MATLAB: NARX closed loop prediction: starting value problem

data divisionDeep Learning Toolboxnarxneural networkprediction

Hello everyone,
I am using NARX to do a multistep prediction on several time series. After training it in open loop, the net is converted to closed loop for prediction (default workflow).
Many times, the error of the first predicted values is big (see picture below). This get better by strongly increasing number of prediction steps. For me this indicates a reasonable generalisation ability after the training procedure, and this is why I am focusing on this "starting value" aspect, instead of further improvement of delays, size of hidden layer etc…
Is there any possibility to "define" a starting value for the closed loop Narx? I wonder if it is possible to use an overlap of openloop and closed loop data to let the narxnet "recognize" last open loop timesteps. I read a lot about data division in this context. Usually I use 'divideblock' to define training, validation and testing subsets. Last subset is the test subset, which is – of course – not used for calibration. In this case overlapping of openloop and closedloop data with just a few timesteps does not make sense because the net simply can't recognize values of the testing-subset. I tested the possibiliy of overlapping the data set, using 'dividerand', which indeed did improve errors for first prediction values.
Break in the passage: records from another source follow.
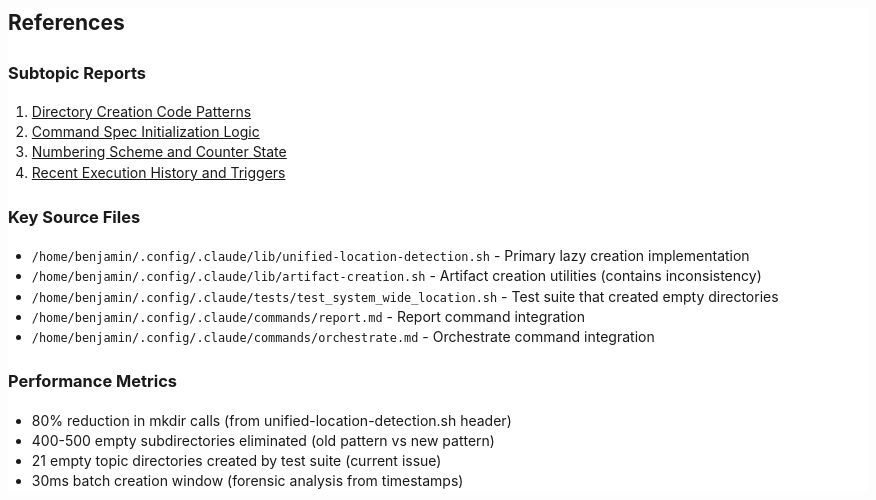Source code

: ## References

### Subtopic Reports
1. [Directory Creation Code Patterns](./001_directory_creation_code_patterns.md)
2. [Command Spec Initialization Logic](./002_command_spec_initialization_logic.md)
3. [Numbering Scheme and Counter State](./003_numbering_scheme_and_counter_state.md)
4. [Recent Execution History and Triggers](./004_recent_execution_history_and_triggers.md)

### Key Source Files
- `/home/benjamin/.config/.claude/lib/unified-location-detection.sh` - Primary lazy creation implementation
- `/home/benjamin/.config/.claude/lib/artifact-creation.sh` - Artifact creation utilities (contains inconsistency)
- `/home/benjamin/.config/.claude/tests/test_system_wide_location.sh` - Test suite that created empty directories
- `/home/benjamin/.config/.claude/commands/report.md` - Report command integration
- `/home/benjamin/.config/.claude/commands/orchestrate.md` - Orchestrate command integration

### Performance Metrics
- 80% reduction in mkdir calls (from unified-location-detection.sh header)
- 400-500 empty subdirectories eliminated (old pattern vs new pattern)
- 21 empty topic directories created by test suite (current issue)
- 30ms batch creation window (forensic analysis from timestamps)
But I would prefer not to use 'dividerand'. I also tried to use 'divideind' and simply change the order of training, and testing set indices like this:
%documentation example
%[trainInd,valInd,testInd] = divideind(3000,1:2000,2001:2500,2501:3000);
[trainInd,valInd,testInd] = divideind(3000,1001:3000,1:500,501:1000,);
Is this a bad idea? I had some troubles to write the code to simply test this idea. This is why I am asking.
Thanks for shearing your thoughts and ideas with me
Andrew

Best Answer

Hello Andreas,
I am working on a similar problem right now and might have something to help you.
Look at the section "Multistep Closed-Loop Prediction Following Known Sequence" of Multistep Neural Network Prediction. It describes how to get the correct initial input and layer states for your network in order to get the correct following predictions. This could be what you asked for (defining starting values). At least for me, this solved the same problem I had with my NARX time series prediction.